* _TASK PROMPT_
What is the number of lines in the following data that contain "fitness"? Answer with the number alone.

* _EXERCISE INPUTS_
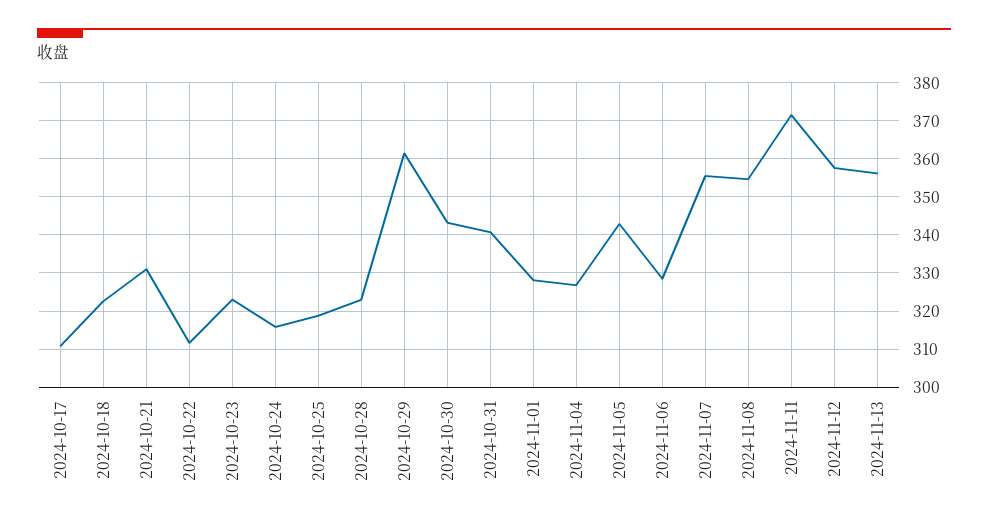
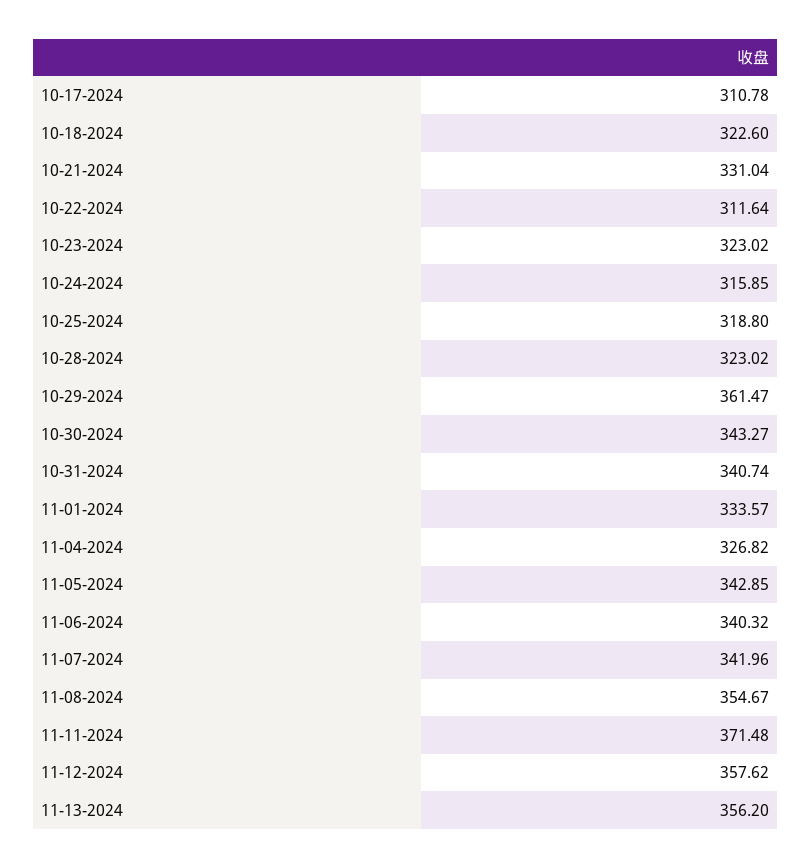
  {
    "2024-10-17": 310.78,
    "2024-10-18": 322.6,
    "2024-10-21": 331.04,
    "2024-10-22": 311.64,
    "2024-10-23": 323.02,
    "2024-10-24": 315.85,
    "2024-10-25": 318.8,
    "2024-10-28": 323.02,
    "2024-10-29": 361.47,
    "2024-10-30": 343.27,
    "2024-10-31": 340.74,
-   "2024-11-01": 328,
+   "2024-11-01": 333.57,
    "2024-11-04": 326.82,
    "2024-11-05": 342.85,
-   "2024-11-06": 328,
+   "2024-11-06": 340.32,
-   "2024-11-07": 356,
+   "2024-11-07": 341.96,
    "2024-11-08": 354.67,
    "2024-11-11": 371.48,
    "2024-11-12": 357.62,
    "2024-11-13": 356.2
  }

---

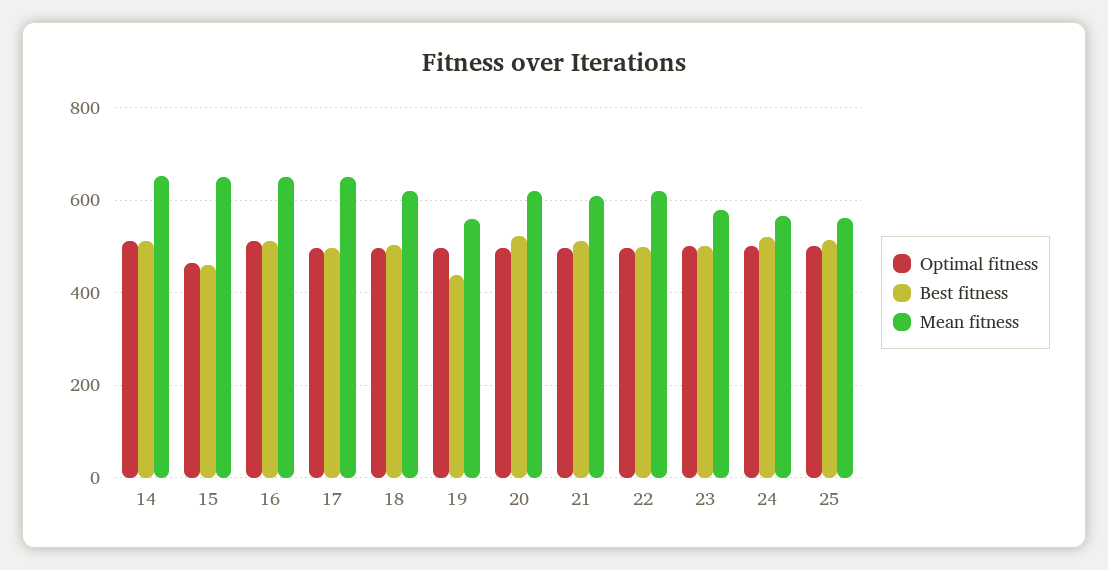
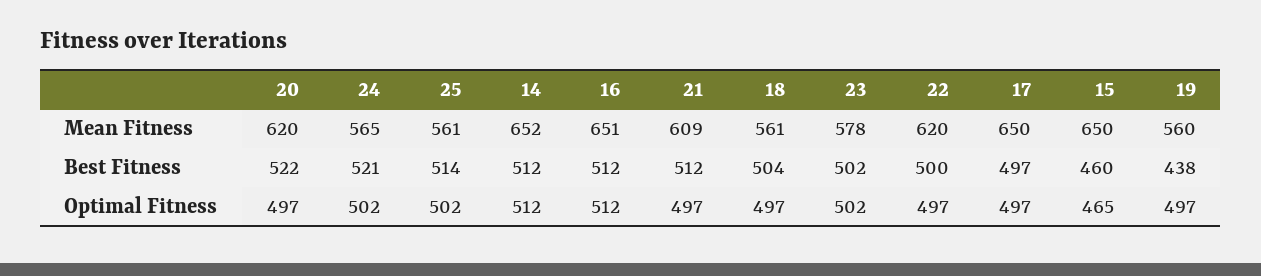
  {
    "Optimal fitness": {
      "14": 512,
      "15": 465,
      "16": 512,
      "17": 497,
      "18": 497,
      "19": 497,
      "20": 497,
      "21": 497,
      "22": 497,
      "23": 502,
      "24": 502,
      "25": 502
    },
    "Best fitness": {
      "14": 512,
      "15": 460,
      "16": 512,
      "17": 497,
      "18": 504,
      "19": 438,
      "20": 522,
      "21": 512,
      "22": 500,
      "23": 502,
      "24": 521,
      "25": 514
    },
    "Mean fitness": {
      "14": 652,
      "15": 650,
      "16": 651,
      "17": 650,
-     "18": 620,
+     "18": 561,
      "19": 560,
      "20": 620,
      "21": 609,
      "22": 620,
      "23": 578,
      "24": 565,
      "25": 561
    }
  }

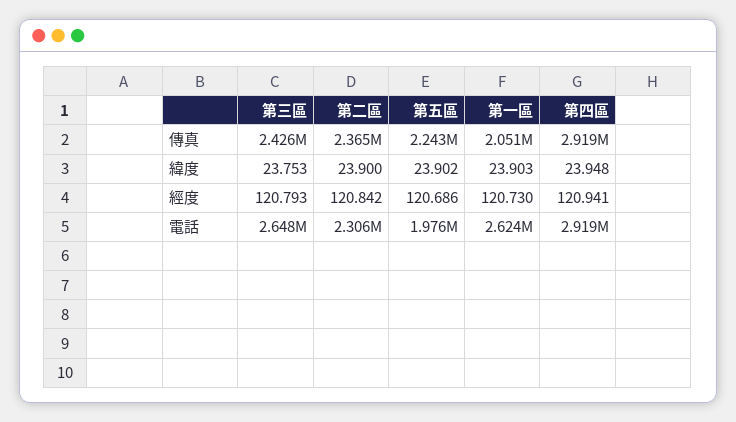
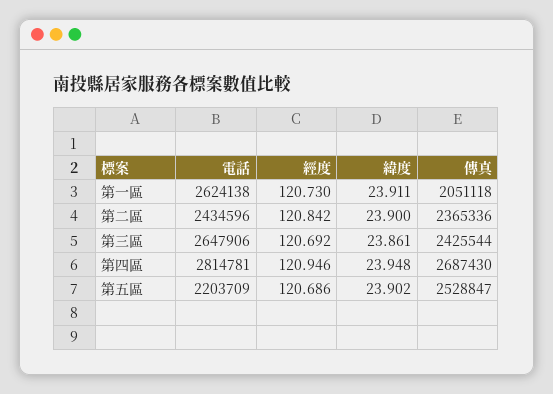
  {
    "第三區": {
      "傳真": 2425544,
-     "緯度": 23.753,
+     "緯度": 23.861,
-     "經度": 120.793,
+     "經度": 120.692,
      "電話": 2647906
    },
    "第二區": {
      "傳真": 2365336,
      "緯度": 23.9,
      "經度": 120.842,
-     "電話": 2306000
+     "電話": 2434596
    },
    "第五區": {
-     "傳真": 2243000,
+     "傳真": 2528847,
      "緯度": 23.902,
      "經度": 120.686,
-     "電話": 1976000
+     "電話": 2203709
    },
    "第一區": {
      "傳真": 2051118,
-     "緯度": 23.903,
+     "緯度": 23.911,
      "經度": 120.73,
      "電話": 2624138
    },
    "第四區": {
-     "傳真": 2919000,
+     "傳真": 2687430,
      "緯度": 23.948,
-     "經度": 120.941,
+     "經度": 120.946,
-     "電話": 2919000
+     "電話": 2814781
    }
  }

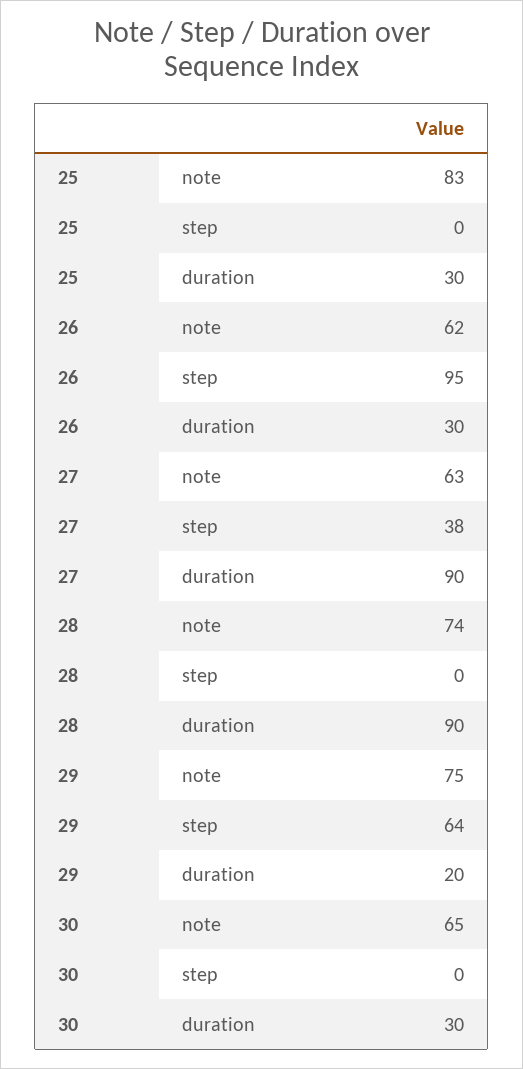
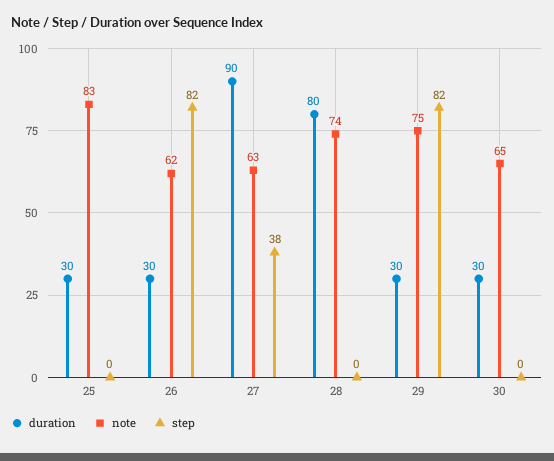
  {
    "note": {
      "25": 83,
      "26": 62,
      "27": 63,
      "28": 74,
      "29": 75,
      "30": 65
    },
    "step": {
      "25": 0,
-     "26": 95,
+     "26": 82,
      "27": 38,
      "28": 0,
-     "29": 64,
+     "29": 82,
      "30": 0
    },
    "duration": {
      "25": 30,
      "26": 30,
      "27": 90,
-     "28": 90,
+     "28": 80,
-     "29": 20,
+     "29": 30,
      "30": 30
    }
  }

* _COMPLETED TASK_
3